SELECTED PASSAGE:
Segment Open

Monday, January 22, 2018

Amazon hires leading Seattle doctor to join its health division, sources say

Amazon is ramping up its interest in health care by its latest hiring of a leading Seattle doctor, according to sources who are not authorized to speak on internal matters.

Martin Levine of Iora Health, which focuses on Medicare patients in six U.S. markets, is one of Amazon’s most high-profile hires to date in health. It’s not yet certain what Levine’s role at the company will be, said the sources, who asked not to be named because no announcement has been made.

Levine, a geriatrician who has focused on treating elderly patients with complex medical conditions, could be joining Amazon’s internal health-care group known as 1492, which is testing a variety of secretive projects.

Amazon didn’t immediately respond to a request for comment. We tried to contact Levine through LinkedIn and haven’t heard back.

Last year, Amazon recruited health-technology expert Missy Krasner from Box. Krasner works on “special projects” at Amazon, according to her LinkedIn profile.

Segment Closed

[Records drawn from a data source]
Segment Open

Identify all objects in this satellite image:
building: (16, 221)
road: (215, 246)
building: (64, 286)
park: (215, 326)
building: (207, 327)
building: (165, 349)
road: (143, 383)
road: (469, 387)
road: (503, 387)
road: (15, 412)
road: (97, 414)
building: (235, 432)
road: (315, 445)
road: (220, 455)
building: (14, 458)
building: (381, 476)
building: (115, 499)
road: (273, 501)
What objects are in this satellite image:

Segment Closed
Segment Open

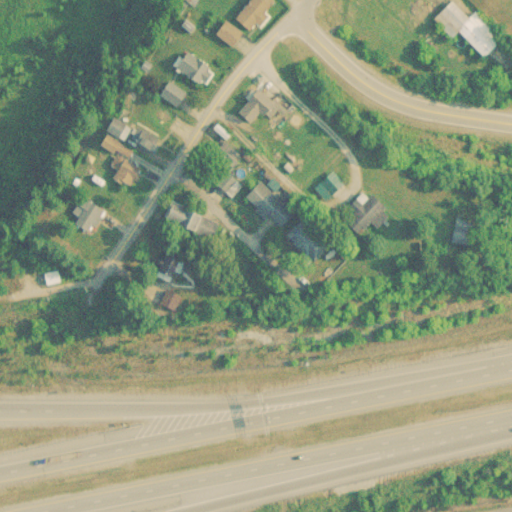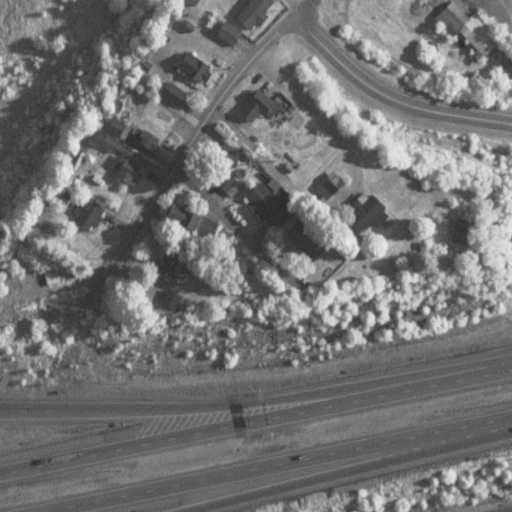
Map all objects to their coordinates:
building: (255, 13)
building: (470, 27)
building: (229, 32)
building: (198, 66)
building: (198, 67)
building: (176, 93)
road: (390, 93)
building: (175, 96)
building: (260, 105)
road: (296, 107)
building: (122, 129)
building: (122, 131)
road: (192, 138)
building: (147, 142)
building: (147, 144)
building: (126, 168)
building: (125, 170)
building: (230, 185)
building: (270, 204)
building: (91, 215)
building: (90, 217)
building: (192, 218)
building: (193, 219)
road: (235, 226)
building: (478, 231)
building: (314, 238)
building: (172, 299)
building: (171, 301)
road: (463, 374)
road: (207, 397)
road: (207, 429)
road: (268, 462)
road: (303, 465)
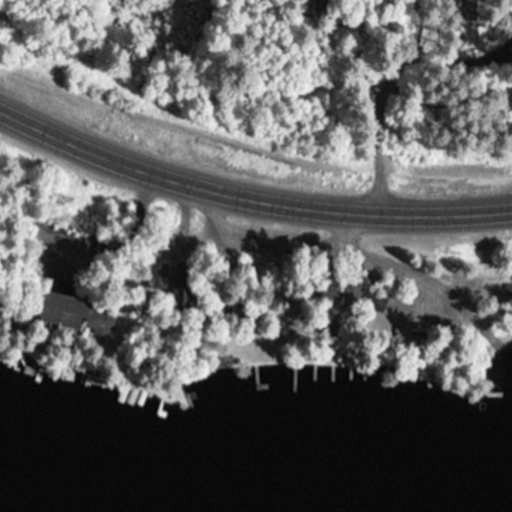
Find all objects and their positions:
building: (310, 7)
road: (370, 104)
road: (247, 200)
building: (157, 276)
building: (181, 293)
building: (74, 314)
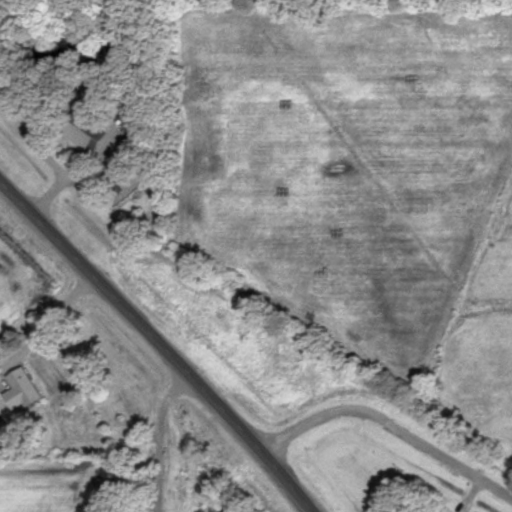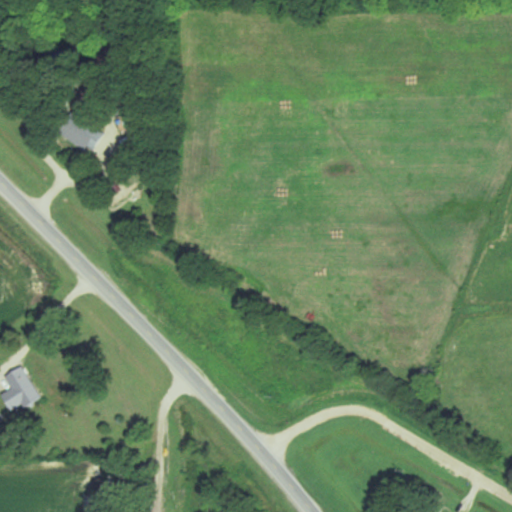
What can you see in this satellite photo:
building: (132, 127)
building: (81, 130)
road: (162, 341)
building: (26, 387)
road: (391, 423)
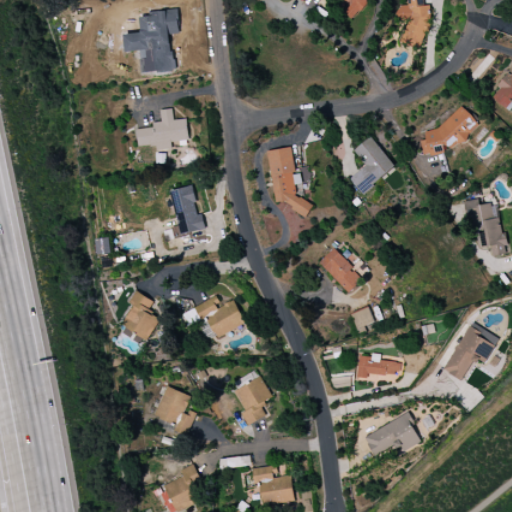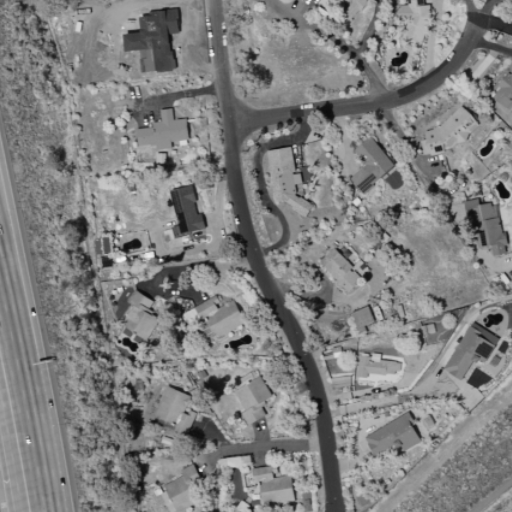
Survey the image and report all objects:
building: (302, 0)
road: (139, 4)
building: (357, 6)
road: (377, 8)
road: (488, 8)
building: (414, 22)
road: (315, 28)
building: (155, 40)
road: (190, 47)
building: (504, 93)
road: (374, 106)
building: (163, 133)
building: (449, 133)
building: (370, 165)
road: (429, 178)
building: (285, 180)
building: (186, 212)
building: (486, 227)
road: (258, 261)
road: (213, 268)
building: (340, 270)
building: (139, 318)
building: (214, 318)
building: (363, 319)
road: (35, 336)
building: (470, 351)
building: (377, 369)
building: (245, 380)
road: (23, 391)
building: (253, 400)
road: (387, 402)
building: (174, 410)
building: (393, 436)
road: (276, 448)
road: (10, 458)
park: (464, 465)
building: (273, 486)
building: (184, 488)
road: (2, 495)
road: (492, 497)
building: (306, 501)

Segment Closed

TASK INSTRUCTIONS: Extend the news article above on Amazon's hiring of a Seattle doctor for its health division, beginning right after its final sentence.

RESPONSE TO THE TASK:
Amazon has also long been interested in learning about innovative health-care models. The company convened a secret meeting in Seattle a year ago with a group of executives that had rolled out creative approaches to patient care.

A half-dozen people outside of Amazon were in attendance, including representatives from Iora, Kaiser Permanente, and Qliance, a primary care group with funding from Amazon CEO Jeff Bezos that shut down in May of 2017, one source said.

Iora has long been a standard-bearer for better primary care, which it achieves by investing in customer service. Its practices accept patients through an employer or a private Medicare plan. Most of these groups are looking to cut down on their health care costs.

Iora has raised more than $124 million in venture capital from a mix of technology and health investors.

Levine spent four years at Iora, according to LinkedIn. In the position of market medical director, he treated patients and also supervised a chain of clinics, designed the health plan and helped managed a team of about 45 staff.

One potential role for Levine at Amazon might be to investigate whether the company should invest in new forms of primary care for its own employees. Whole Foods, which Amazon acquired last year, once explored getting into the health clinic space. CEO John Mackey told Bloomberg that he saw healthy food as key to solving American’s health care problems.

“Many smart employers over the last several years have developed an onsite or near-site clinic,” said Dave Chase, a Seattle-based health investor and an expert in employer health benefits. Chase said a clinic that served Whole Foods and Amazon employees would make “economic sense.”